Menurut dosen ilmu politik Unsyiah ini, dalam mengambil kebijakan menyangkut urusan yang berkaitan dengan Aceh, pemerintah pusat seharusnya terlebih dahulu berkonsultasi dengan DPRA. Sayangnya, dalam beberapa kasus seperti calon independen pada pilkada tahun 2012 oleh Mahkamah Konstitusi (MK), dan pengaturan hak pencalonan bagi narapidana pada pilkada 2017 tidak memperhatikan norma hukum yang telah diatur dalam UUPA.
Sebagian pengamat lain, sebut Effendi, mengusulkan agar UUPA direvisi untuk mempertegas kekhususan dan kewenangan Aceh. Namun ia meragukan hal tersebut.
“Apabila UUPA direvisi apakah ada jaminan penegasan kewenangan Aceh dapat disepakati? ini mengingat nilai tawar Aceh telah sangat lemah dimata pemerintah,” bebernya.
Berangkat dari kekhawatiran ini pula, ia merekomendasikan pemerintah untuk tidak hanya berkonsultasi dengan DPRA sesuai UUPA melainkan juga harus berkonsultasi dengan Crisis Management Initiative(CMI) dan Martti Ahtisaari selaku mediator perdamaian GAM-RI.

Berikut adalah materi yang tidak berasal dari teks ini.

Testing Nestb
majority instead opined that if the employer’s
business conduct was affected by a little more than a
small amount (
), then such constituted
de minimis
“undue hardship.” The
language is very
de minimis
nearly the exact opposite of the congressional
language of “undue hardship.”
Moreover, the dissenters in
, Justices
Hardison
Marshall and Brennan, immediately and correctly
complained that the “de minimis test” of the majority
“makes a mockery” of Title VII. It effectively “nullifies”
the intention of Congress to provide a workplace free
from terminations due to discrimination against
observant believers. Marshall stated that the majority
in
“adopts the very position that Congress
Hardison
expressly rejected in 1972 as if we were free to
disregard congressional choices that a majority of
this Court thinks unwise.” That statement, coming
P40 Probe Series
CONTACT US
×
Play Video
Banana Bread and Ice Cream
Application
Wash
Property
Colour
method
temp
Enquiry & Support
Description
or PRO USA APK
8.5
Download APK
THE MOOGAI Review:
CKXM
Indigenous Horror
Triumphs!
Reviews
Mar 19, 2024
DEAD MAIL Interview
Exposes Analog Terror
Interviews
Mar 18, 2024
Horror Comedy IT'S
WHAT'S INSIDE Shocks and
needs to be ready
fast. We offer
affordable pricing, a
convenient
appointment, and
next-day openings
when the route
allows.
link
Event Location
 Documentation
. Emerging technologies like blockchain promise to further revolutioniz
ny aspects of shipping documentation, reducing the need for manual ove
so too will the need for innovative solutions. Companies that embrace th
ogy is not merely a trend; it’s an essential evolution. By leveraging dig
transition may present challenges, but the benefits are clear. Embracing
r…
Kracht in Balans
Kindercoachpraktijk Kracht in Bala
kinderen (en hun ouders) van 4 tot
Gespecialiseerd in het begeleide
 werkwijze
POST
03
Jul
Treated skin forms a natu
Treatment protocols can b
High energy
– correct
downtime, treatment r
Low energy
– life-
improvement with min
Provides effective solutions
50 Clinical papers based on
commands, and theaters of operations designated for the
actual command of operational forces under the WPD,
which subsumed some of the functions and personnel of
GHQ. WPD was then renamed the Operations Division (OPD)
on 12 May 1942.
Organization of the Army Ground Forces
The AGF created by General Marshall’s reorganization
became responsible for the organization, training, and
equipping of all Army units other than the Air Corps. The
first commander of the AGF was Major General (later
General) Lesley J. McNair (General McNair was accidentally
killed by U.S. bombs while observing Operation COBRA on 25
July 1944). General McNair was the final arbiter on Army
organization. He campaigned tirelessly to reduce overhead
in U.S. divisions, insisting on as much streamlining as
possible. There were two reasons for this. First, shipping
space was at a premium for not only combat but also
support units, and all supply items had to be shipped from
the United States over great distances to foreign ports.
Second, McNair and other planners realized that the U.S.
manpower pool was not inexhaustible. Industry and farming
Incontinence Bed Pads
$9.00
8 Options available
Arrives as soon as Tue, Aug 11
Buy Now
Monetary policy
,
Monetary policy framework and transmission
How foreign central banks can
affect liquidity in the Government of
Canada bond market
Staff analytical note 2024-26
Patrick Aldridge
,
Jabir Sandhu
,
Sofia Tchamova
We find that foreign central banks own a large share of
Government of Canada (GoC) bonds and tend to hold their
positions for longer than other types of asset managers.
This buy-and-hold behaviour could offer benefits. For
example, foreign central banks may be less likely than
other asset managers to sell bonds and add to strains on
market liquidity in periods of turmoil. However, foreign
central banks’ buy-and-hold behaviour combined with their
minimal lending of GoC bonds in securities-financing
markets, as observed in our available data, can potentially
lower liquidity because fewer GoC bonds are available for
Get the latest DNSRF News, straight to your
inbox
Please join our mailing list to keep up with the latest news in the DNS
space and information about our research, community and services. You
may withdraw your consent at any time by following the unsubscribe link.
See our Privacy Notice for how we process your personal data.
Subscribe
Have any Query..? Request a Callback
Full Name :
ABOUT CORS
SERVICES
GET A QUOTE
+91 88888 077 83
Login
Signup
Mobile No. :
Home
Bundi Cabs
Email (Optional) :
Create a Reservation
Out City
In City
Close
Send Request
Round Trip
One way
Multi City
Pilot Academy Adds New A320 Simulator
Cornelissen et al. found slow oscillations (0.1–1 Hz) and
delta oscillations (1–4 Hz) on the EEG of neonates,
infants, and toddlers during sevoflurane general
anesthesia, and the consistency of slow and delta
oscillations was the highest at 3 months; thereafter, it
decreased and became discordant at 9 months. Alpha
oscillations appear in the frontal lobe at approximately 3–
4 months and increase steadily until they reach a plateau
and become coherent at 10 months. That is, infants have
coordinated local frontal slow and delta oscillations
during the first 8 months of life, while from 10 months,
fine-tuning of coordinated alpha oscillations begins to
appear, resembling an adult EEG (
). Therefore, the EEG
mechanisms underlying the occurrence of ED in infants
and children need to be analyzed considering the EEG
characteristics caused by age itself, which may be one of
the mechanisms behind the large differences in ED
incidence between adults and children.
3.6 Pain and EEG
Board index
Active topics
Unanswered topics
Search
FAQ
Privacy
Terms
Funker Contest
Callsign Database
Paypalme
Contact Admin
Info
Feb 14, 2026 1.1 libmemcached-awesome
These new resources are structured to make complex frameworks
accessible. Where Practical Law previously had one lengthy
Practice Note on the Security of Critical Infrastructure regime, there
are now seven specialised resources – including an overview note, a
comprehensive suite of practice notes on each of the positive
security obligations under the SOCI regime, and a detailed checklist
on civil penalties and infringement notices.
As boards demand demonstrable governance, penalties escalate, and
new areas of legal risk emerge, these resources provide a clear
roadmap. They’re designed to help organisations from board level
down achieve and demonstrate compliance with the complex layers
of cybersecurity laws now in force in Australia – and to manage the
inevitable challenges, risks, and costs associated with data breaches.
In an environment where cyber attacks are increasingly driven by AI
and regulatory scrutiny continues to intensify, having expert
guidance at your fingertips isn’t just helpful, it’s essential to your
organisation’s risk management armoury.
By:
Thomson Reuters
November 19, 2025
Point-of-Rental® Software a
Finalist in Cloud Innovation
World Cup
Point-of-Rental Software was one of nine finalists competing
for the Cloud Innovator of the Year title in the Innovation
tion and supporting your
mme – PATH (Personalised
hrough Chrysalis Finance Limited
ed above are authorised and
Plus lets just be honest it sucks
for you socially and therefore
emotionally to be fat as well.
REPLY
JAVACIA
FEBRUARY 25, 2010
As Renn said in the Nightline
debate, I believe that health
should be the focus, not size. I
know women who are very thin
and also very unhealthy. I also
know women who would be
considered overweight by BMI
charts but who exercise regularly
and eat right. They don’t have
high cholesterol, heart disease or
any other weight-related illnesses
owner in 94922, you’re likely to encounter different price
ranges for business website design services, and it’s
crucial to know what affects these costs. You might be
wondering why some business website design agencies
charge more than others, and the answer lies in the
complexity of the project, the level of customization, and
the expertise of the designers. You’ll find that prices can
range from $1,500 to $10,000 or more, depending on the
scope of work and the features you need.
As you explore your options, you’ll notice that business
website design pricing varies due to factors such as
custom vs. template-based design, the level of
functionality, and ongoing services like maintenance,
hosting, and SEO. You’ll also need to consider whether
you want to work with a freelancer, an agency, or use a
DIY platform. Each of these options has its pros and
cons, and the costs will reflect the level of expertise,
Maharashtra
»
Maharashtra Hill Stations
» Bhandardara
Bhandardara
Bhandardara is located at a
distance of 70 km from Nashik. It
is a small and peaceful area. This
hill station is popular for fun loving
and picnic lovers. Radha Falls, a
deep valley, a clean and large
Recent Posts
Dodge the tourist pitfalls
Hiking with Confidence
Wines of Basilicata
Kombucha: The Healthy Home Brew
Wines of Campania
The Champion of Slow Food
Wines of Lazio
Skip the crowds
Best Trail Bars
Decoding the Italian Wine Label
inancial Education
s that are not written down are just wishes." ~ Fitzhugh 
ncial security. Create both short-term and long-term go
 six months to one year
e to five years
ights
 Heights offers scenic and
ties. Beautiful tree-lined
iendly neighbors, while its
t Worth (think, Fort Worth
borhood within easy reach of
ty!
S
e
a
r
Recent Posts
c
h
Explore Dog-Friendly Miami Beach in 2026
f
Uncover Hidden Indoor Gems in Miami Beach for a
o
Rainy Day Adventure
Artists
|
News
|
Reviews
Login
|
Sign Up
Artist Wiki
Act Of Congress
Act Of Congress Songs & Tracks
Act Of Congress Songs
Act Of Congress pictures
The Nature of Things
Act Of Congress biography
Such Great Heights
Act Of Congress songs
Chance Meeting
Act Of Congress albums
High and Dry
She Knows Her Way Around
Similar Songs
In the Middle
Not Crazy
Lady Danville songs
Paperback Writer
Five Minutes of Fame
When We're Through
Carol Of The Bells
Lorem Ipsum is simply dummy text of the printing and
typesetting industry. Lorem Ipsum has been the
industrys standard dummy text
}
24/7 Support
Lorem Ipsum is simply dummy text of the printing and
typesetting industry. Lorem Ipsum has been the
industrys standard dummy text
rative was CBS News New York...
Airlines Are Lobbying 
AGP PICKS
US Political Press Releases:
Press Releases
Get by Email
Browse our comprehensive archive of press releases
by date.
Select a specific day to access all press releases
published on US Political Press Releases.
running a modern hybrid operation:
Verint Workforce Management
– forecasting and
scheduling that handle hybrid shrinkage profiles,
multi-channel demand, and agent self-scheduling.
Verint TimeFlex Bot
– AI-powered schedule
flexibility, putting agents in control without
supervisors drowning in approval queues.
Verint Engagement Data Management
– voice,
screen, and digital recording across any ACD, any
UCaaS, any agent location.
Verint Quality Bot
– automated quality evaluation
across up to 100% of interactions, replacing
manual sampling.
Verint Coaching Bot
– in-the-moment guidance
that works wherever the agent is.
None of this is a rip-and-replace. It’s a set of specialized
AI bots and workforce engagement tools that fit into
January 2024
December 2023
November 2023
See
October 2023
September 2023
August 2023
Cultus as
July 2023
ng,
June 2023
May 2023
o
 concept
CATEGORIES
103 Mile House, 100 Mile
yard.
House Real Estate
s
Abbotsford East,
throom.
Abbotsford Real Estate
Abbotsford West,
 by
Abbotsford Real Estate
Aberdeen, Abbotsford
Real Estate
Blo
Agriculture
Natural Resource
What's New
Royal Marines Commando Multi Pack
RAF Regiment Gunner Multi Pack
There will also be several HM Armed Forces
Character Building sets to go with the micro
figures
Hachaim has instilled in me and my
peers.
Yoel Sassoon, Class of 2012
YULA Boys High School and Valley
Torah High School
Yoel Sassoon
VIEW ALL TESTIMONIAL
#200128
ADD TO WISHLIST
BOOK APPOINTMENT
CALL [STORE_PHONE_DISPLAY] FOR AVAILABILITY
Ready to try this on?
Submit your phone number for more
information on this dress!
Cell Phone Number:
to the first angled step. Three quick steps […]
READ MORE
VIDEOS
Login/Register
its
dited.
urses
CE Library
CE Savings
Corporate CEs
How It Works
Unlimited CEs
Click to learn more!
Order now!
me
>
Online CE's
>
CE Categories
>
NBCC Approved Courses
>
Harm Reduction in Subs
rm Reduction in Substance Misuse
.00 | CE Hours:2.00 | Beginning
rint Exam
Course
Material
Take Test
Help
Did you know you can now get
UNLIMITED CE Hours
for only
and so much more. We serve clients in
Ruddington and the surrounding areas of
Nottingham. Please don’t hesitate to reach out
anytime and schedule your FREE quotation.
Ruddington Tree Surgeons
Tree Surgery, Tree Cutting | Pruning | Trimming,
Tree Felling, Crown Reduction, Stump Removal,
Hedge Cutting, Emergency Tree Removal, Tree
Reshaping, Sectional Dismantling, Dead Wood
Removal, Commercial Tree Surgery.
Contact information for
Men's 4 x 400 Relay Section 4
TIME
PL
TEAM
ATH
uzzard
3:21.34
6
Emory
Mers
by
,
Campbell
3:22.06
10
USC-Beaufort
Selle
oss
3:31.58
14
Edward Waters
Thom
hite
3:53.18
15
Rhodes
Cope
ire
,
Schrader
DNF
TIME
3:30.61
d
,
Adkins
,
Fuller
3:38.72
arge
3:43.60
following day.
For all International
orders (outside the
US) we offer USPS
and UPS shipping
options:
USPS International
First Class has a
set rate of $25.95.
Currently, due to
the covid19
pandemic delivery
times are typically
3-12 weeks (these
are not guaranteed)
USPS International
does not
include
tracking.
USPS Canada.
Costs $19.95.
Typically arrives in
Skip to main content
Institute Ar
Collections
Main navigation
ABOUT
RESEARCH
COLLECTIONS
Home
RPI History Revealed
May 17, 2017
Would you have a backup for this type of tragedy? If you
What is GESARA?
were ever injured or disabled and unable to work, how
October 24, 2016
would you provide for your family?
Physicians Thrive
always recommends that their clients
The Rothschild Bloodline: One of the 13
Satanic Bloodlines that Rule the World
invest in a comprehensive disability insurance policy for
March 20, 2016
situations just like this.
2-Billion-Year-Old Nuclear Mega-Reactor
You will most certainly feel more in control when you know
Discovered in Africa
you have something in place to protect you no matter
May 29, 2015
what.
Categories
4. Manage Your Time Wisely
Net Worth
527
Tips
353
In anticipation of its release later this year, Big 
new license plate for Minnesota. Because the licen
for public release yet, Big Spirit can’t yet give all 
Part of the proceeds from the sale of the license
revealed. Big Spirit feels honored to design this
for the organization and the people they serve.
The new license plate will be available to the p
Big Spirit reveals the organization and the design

“MoU Helsinki merupakan hukum internasional yang telah diratifikasi dalam Undang-undang nomor 11 tentang Pemerintah Aceh ( Law on Governing of Aceh-LoGA), ini harus dipatuhi oleh pemerintah, dan kita berharap pemerintah komit dengan apa yang telah disepakatinya, bila tidak pemerintah akan menerima konsekuensi pelanggaran hukum internasional,” tegasnya.